Hello {{first_name|Motivated and Miffed Community}},
The Mag7 just reported earnings. The headline number most people are tracking is revenue. The number that actually matters is the one they're spending: Microsoft, Alphabet, Meta, and Amazon are on track to pour a combined $650 billion into AI infrastructure this year alone — the largest capital spending commitment in corporate history. Meanwhile, Google quietly shipped something that may matter more to creators than any model benchmark: a version of search that doesn't send traffic anymore.

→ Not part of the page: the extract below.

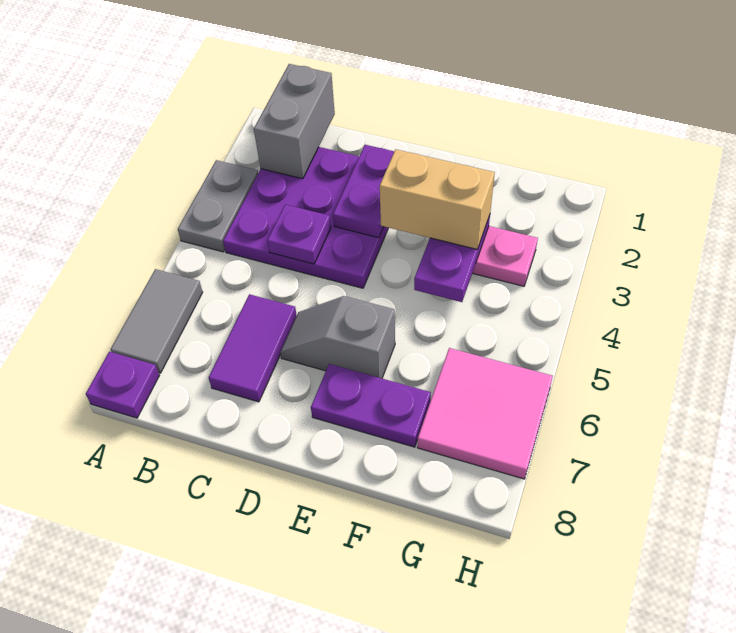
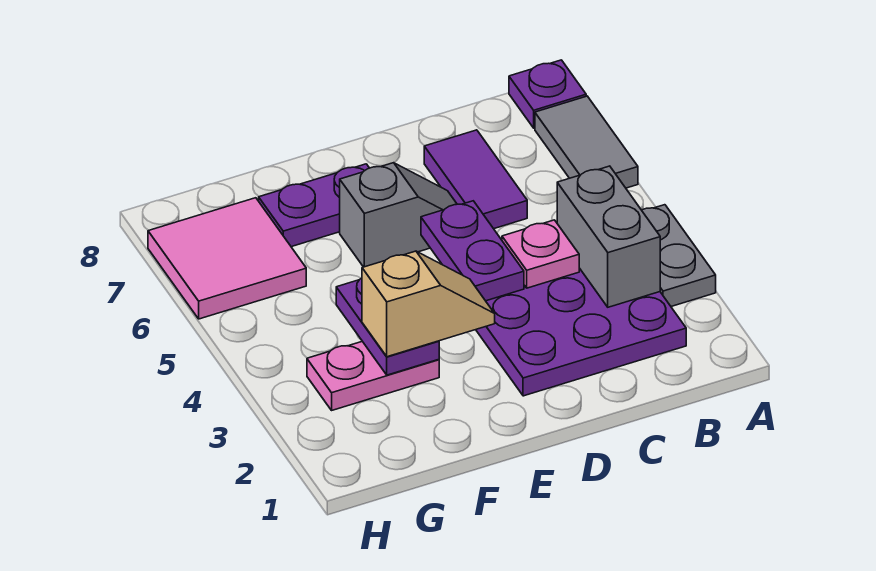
grey brick B1:B2 level 2 -> grey brick B3:B4 level 2
purple plate C4 level 2 -> pink plate C4 level 2
purple plate D2:D3 level 2 -> purple plate D4:D5 level 2
tan brick E3:F3 level 3 -> tan slope E3:F3 level 3 top F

→ If the agentic shift is already changing how work gets done at scale, your productivity system needs to catch up. The Productivity Playbook breaks down how to build one that holds when the tools keep moving.
✅ TL;DR
💰🏗️ $650B is being spent on AI infrastructure in 2026. That number is not a projection — it's confirmed capex.
🔍🚫 Google AI Mode has 75M daily users. Around 93% of those searches end without a click.
🤝💥 Microsoft and OpenAI dissolved their exclusivity deal. AWS immediately rolled out three new OpenAI offerings.
🤖⚙️ The agentic era is no longer a forecast. It's a Q1 earnings call talking point.
🔑 1 Percenter
The Move: Start building for AI citation, not just Google ranking.
The Evidence: Brands cited inside AI Overviews earn 35% more organic clicks and 91% more paid clicks — meaning citation is now the competitive objective, not page-one rank. The top-10 citation rate has dropped from 76% to 38%, which means ranking high on Google no longer reliably gets you surfaced in AI answers.
Start Here: Pick one piece of content you're proud of and audit the first 100 words. Do/es it lead with a direct, declarative answer? If it buries the point, AI systems will skip it.
How useful was this week's 1 Percenter?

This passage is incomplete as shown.